To make things a bit clearer, customization corresponds to services such as My Yahoo!, that allow users to "filter" a site content so that it corresponds to its own tastes.

The Internet user will be able to display only the things he is interesting in on the home page, or else he will be able to modify the colours that are displayed on the site…

As for personalisation, it uses artificial intelligence. In this case, the customer's profile is registered on the site's database and updated regularly according to his visits, which will automatically generate personalised Web pages that fit his profile.

In this case, the user do not have anything specific to do, the choices are made by the personalisation system itself.

The book and music recommendation system by Amazon.com is the perfect illustration of a successful personalisation.

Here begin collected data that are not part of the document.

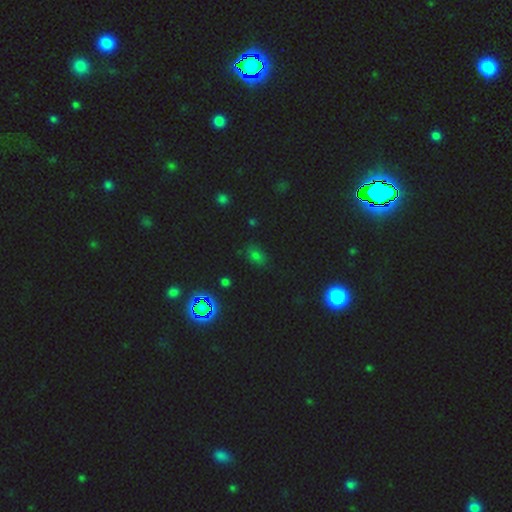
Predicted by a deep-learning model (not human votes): A smooth galaxy with no disk features (54%) that is in between round and cigar-shaped (75%). Merging: none (76%).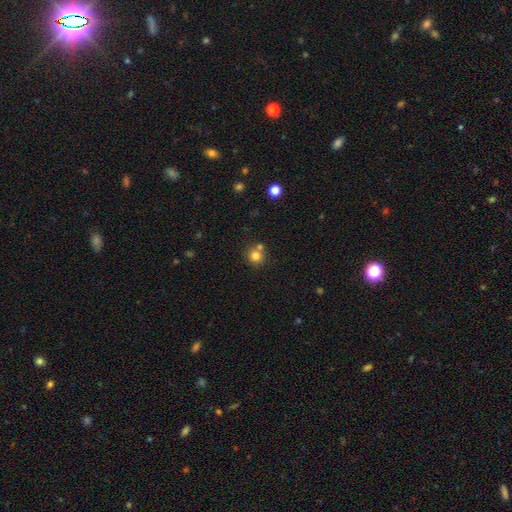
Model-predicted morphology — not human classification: A smooth galaxy with no disk features (80%) that is round (92%). Merging: none (65%).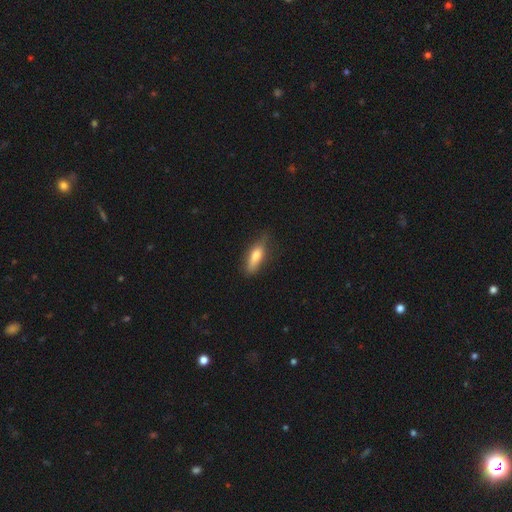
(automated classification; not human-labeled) Smooth or featured: smooth — 69% (featured or disk — 24%)
How rounded: cigar-shaped — 51% (in between — 47%)
Merging: none — 70% (minor disturbance — 24%)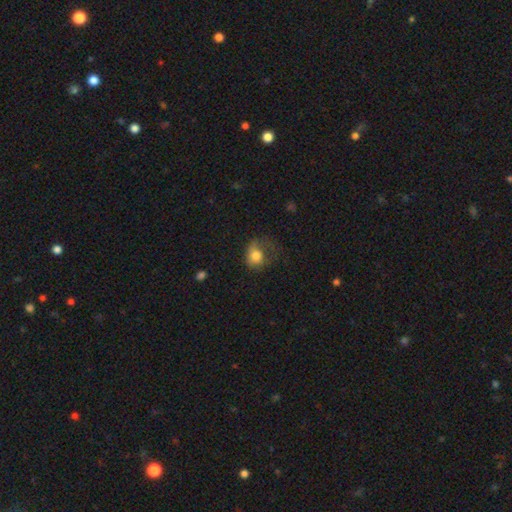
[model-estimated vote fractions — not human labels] Q: Smooth or featured?
A: smooth (72%); runner-up: featured or disk (19%)
Q: How rounded?
A: round (57%); runner-up: in between (42%)
Q: Merging?
A: major disturbance (45%); runner-up: none (27%)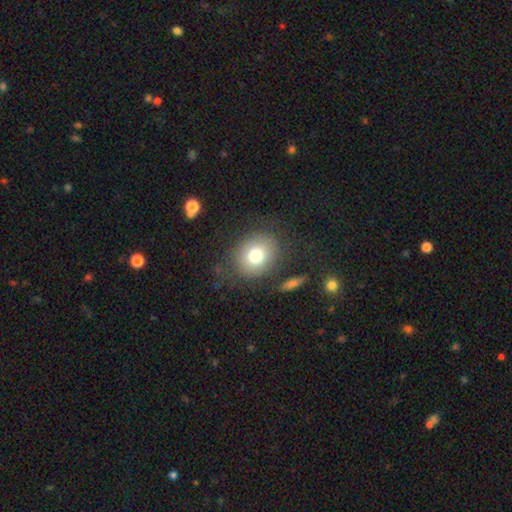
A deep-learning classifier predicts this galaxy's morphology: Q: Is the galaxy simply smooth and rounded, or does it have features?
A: smooth — 75%.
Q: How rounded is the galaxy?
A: round — 66%.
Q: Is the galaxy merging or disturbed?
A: none — 78%.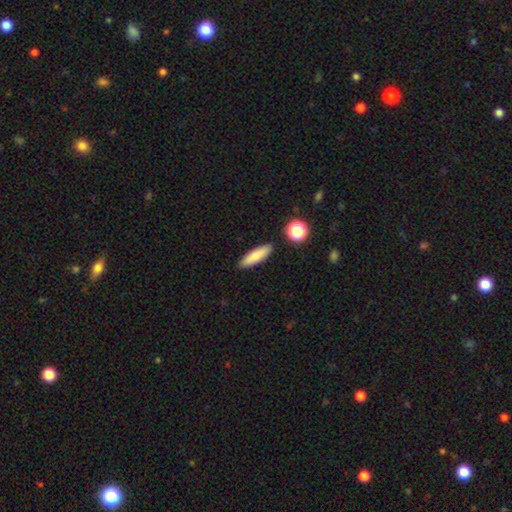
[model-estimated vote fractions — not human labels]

What appears interesting in this study is that it tried to confront these two approaches to the consumers' real needs.

Among the results displayed on this study, 93% of respondents indicated that they have already customized at least one site and 25% even said that they customized more than 4 Web sites to their own tastes.


On the other hand, 42% of respondents indicated they did not get any benefit from personalised Web sites.

In order to find out how respondents reacted to these two Internet approaches, the authors of the study also confronted these consumers with two different types of online grocers, one that allows customisation when the other makes automatic personalisation.

In this case, only 6% of respondents declared they preferred the personalised site… Sport sites and investment sites got the same results.

Some elements might help us better understand such attitude.

First of all, Web sites personalisation often requires that the user first provides the site with some personal information and raises the usual problem of privacy. Users are often reluctant to communicate personal information, as they do not really see the advantages they will gain from this, as this study tends to demonstrate.

What's more, personalisation software still contains bugs and users sometimes get advice that are likely to make us smile when words and situations are taken out of context.
The upshot of this study is that users wish to be in control of the filter; they do not want a machine to personalise their profile in an automatic way.

Many Web sites opted for personalisation capabilities instead of giving consumers the choice to customize their interface as they thought customers would not be patient enough to use the customisation features displayed on the site.

This study proves that when Internet users find an interest in something, they are willing to invest some of their time to "learn" a Web site and put it to good use.

The best solution might not be quite as black-and-white as the study seems to suggest and the best thing to do would be to combine the two approaches.

All this depends on Web sites themselves, but also on the business model they chose to adopt and… of course on customers, last link people tend to forget a bit too quickly on the Internet.